# DIRECTIONS FOR THIS TASK
Begin with the line in which "supply1 vdd;" appears and end with the final line of the entries. Retype each one exactly and add nothing.
EXTRACTED ENTRIES START
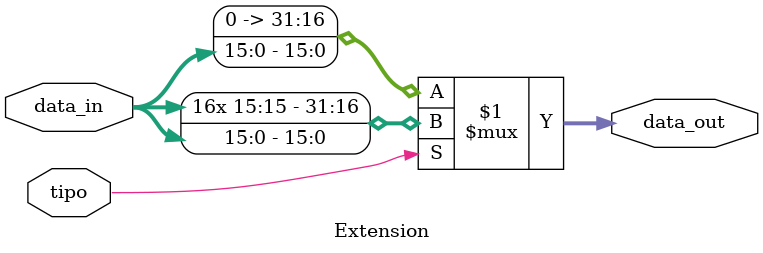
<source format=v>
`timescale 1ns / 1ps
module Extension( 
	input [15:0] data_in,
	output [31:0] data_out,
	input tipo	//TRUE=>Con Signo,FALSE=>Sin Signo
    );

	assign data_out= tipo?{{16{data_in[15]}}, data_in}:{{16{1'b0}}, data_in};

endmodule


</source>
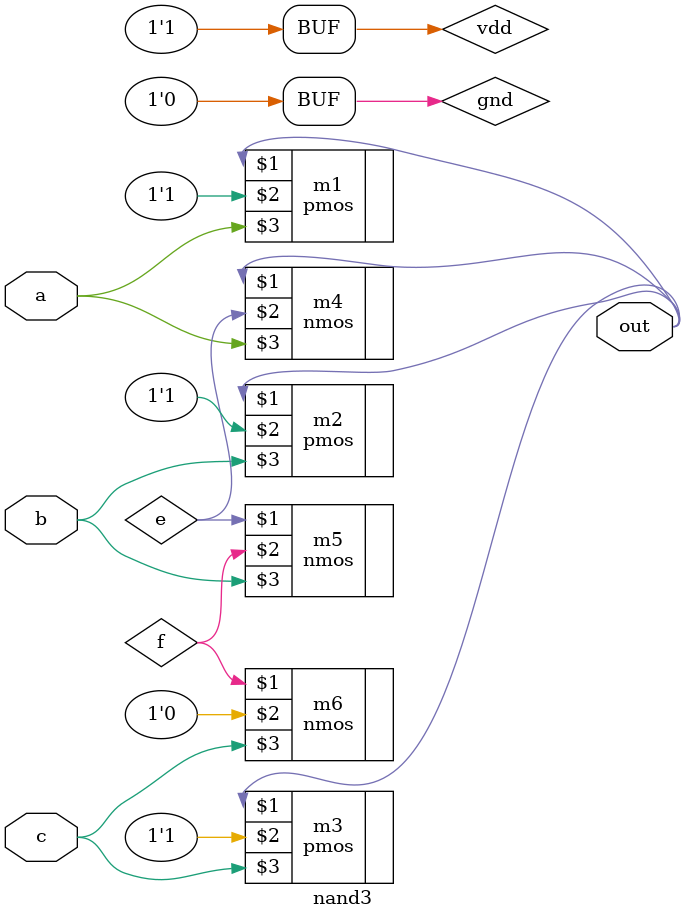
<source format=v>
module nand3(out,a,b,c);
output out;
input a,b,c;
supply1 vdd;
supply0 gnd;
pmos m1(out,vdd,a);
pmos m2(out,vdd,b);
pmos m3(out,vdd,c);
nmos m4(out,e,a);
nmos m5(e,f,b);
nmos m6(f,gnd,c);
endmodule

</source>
EXTRACTED ENTRIES END
# EXERCISE OUTPUT
supply1 vdd;
supply0 gnd;
pmos m1(out,vdd,a);
pmos m2(out,vdd,b);
pmos m3(out,vdd,c);
nmos m4(out,e,a);
nmos m5(e,f,b);
nmos m6(f,gnd,c);
endmodule

</source>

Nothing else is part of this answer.